The Food and Drug Administration on Monday announced full approval for Roseville-based Advanced Circulatory Systems' ResQCPR System, which is used by paramedics and first responders to give more effective cardiopulmonary resuscitation (CPR) on patients whose hearts stop beating.
More than 800,000 people in North America and Europe have sudden cardiac arrest outside of the hospital, and on average only about 5 percent survive the experience, according to a 2011 article by the Lancet on CPR.
Federally sponsored research on the ResQ system found that patients whose hearts stopped outside the hospital had a better chance of surviving for a year with good neurological function if they were treated with the device in the field.

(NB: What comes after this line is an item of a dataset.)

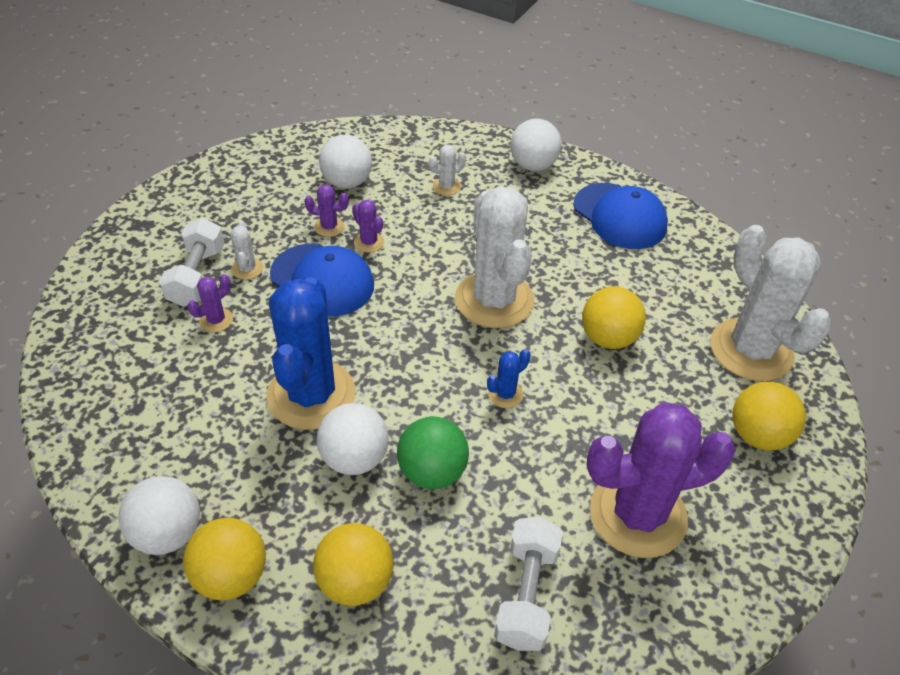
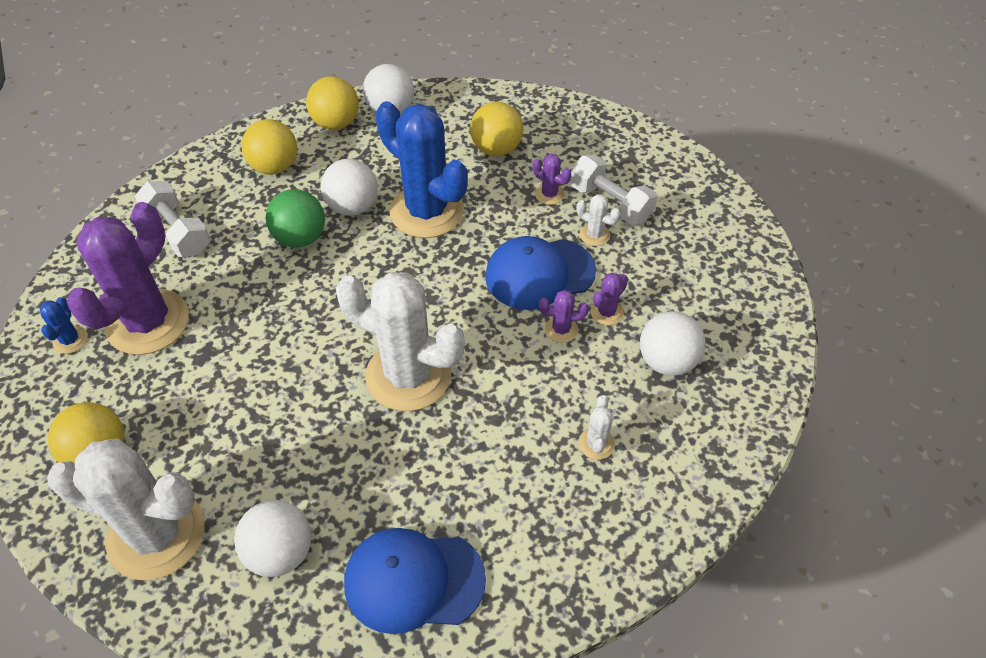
camera: 130 degrees right, 5 degrees up
(216, 320) = (549, 194): purple cactus -> purple cactus turned 45 degrees counterclockwise
(505, 394) = (313, 316): blue cactus -> blue cactus (70, 340)
(533, 165) = (569, 560): white ball -> white ball (280, 552)
(608, 338) = (287, 428): yellow ball -> yellow ball (496, 149)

All told, 8.8 percent of patients survived using the device, compared with a control group using traditional CPR that had a one-year survival rate with neurological function of 5.9 percent.
That's an improvement in survival of about 50 percent, applicable to a population of many thousands of heart-attack sufferers. Despite its lifesaving potential, the device had a four-year approval process with the FDA partly because it's a first-of-its-kind invention.
"There's never been anything like this previously," said Dr. Keith Lurie, an electrophysiologist and inventor who founded Advanced Circulatory Systems to research and commercialize devices based on the principle of intrathoracic pressure regulation (IPR).
"One of the reasons it took so long," Lurie said, "is because all of the people involved in making the decision wanted to make sure that the data were real and it was the right decision to make."